> **THE EXERCISE**: Present every line of the items below as a JSON list of strings, with one string per line and no blank lines. Leave the pictures out.

-- START OF DATA PROVIDED --

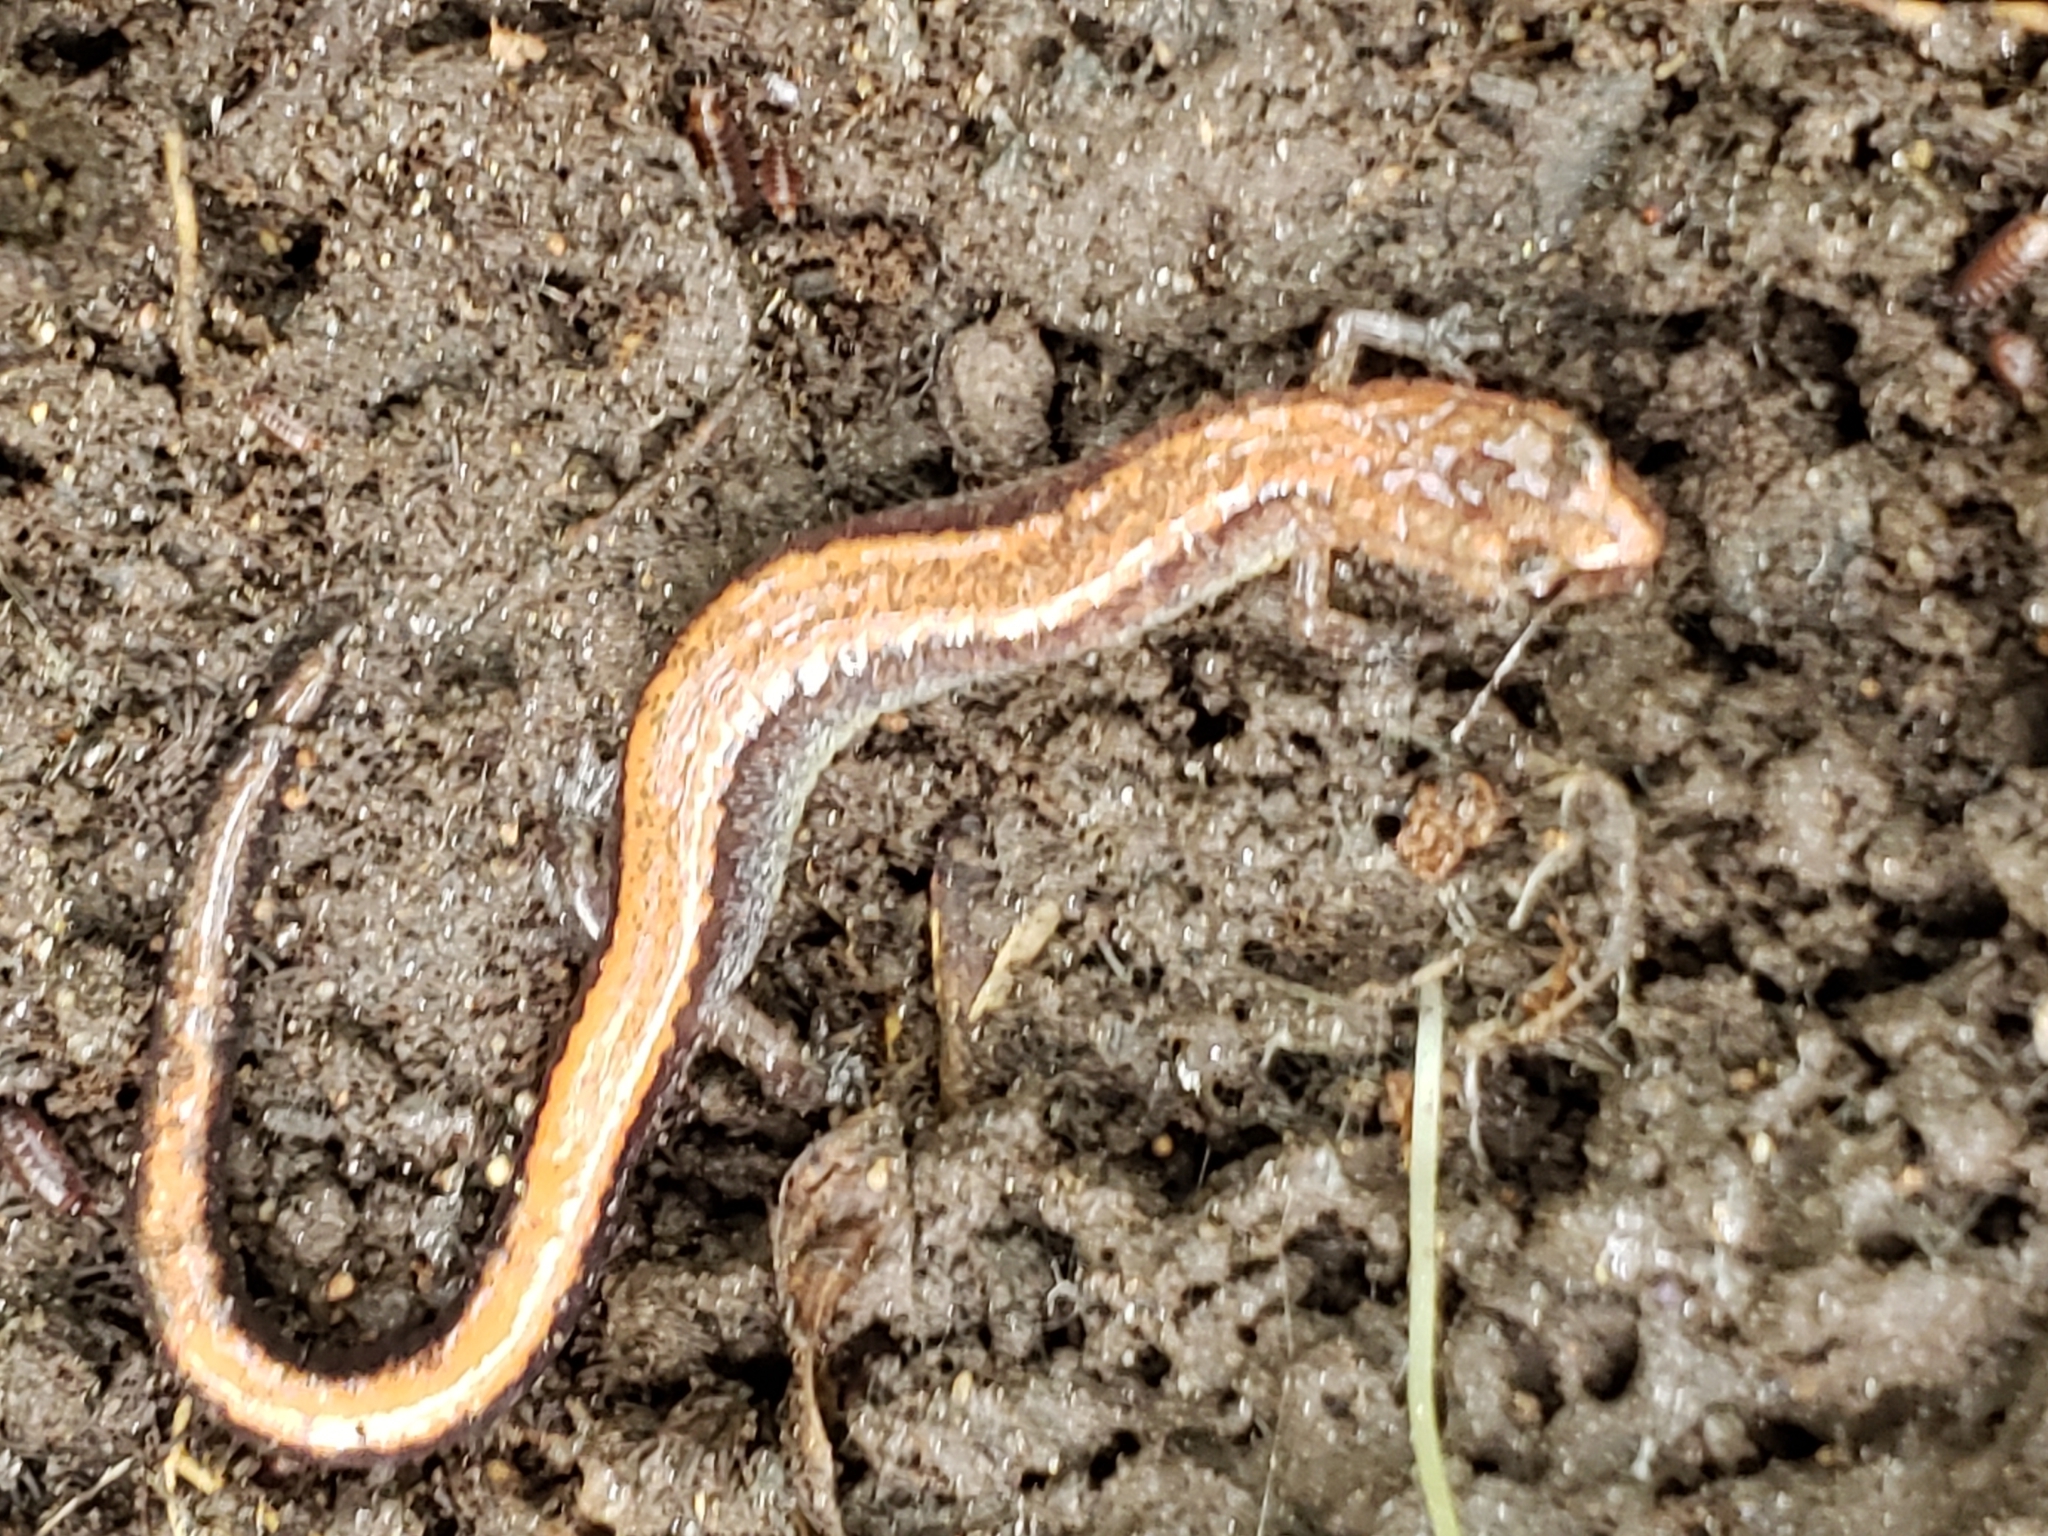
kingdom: Animalia
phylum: Chordata
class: Amphibia
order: Caudata
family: Plethodontidae
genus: Plethodon
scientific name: Plethodon cinereus
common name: Redback salamander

-- END OF DATA PROVIDED --

> **ANSWER FOR THIS EXERCISE**:
[
  "kingdom: Animalia",
  "phylum: Chordata",
  "class: Amphibia",
  "order: Caudata",
  "family: Plethodontidae",
  "genus: Plethodon",
  "scientific name: Plethodon cinereus",
  "common name: Redback salamander"
]